Abstract:
We evaluate the applicability of plagioclase and gabbro flow laws by comparing
predicted and observed deformation mechanisms in gabbroic shear zones. Gabbros and
layered gabbro mylonites were collected from the Southwest Indian Ridge (SWIR), ODP
Hole 735B. Deformation temperatures are constrained by two-pyroxene thermometry,
stress is estimated from grain size, and deformation mechanisms are analyzed by
microstructure and the presence or absence of a lattice preferred orientation (LPO).

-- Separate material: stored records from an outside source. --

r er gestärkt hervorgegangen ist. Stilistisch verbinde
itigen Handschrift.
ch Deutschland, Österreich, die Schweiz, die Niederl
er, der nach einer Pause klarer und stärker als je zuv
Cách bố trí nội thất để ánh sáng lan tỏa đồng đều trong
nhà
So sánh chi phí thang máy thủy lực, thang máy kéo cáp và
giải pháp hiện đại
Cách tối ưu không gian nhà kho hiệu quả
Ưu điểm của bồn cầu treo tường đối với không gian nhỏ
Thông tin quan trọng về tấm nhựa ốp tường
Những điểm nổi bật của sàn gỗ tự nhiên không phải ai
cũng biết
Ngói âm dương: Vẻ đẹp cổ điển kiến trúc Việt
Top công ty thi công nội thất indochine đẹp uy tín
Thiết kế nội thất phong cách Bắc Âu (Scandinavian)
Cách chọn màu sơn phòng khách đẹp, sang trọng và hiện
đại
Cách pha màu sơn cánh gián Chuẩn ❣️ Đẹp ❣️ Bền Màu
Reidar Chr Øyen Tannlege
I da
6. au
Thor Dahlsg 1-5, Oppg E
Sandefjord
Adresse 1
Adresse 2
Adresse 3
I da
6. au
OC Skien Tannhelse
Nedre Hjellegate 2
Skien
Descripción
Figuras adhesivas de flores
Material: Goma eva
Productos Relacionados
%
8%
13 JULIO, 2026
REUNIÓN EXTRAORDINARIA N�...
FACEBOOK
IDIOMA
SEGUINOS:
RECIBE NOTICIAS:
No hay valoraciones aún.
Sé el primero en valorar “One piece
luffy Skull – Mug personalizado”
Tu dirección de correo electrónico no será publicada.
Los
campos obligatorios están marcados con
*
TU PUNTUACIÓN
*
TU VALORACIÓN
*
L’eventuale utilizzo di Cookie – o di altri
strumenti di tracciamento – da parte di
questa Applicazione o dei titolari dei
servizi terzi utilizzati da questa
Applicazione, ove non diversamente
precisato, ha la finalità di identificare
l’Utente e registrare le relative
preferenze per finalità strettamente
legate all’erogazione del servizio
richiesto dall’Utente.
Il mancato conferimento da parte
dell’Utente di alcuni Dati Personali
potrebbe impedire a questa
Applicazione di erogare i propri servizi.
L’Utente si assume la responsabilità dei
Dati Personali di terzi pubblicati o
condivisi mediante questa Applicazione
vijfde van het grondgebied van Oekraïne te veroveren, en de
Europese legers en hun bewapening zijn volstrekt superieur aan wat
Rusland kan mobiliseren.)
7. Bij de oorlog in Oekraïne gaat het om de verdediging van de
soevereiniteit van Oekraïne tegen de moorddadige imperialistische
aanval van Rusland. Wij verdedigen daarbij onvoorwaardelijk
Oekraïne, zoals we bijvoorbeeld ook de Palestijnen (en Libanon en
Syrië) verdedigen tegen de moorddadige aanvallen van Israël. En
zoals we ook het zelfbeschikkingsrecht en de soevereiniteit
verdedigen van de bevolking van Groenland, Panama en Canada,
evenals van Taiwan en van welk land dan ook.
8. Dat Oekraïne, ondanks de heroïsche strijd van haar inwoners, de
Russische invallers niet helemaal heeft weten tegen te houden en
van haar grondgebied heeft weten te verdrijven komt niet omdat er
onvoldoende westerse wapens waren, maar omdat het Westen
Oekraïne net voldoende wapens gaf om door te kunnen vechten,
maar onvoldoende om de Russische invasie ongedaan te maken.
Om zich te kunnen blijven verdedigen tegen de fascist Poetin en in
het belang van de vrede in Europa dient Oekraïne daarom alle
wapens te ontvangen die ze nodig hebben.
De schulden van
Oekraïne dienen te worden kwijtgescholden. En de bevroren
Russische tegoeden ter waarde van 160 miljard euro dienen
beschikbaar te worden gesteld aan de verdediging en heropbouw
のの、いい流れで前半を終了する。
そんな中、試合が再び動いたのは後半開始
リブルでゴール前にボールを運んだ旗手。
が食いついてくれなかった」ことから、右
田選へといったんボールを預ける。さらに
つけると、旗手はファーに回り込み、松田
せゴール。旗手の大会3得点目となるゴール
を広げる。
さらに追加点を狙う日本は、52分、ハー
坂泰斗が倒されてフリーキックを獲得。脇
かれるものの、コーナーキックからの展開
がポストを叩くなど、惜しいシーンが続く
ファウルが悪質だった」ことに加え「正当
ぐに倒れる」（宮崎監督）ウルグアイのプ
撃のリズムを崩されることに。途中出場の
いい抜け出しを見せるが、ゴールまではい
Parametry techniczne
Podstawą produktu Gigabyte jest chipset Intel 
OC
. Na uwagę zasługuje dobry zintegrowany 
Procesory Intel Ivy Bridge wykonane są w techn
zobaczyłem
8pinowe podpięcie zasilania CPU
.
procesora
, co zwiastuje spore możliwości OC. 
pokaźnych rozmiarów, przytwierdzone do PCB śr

Our
analyses indicate that mylonite layers deformed at a strain rate in the range of 10-12 to 10-
11 s-1, while coarse-grained gabbro deformed at a strain rate of approximately 10-14 to 10-
13 s-1. Plagioclase in pure plagioclase mylonite layers exhibit strong LPOs indicating they
deform by dislocation creep. Plagioclase grain size in mixed plagioclase-pyroxene
mylonite layers is finer than in pure plagioclase layers, and depends on the size and
proportion of pyroxenes. Progressive mixing of pyroxene and plagioclase within gabbro
mylonite layers is accompanied by weakening of the LPO indicating that phase mixing
promotes a transition to diffusion creep processes that involve grain boundary sliding.
Our results indicate that experimental flow laws are accurate at geologic strain rates,
although the strain rate for diffusion creep of fine-grained gabbro may be underestimated.
At the conditions estimated for the SWIR crust, our calculations suggest that strain
localization leads to a factor of two to four decrease in lower crustal viscosity. Even so,
the viscosity of lower gabbroic crust is predicted to be similar to that of dry upper mantle.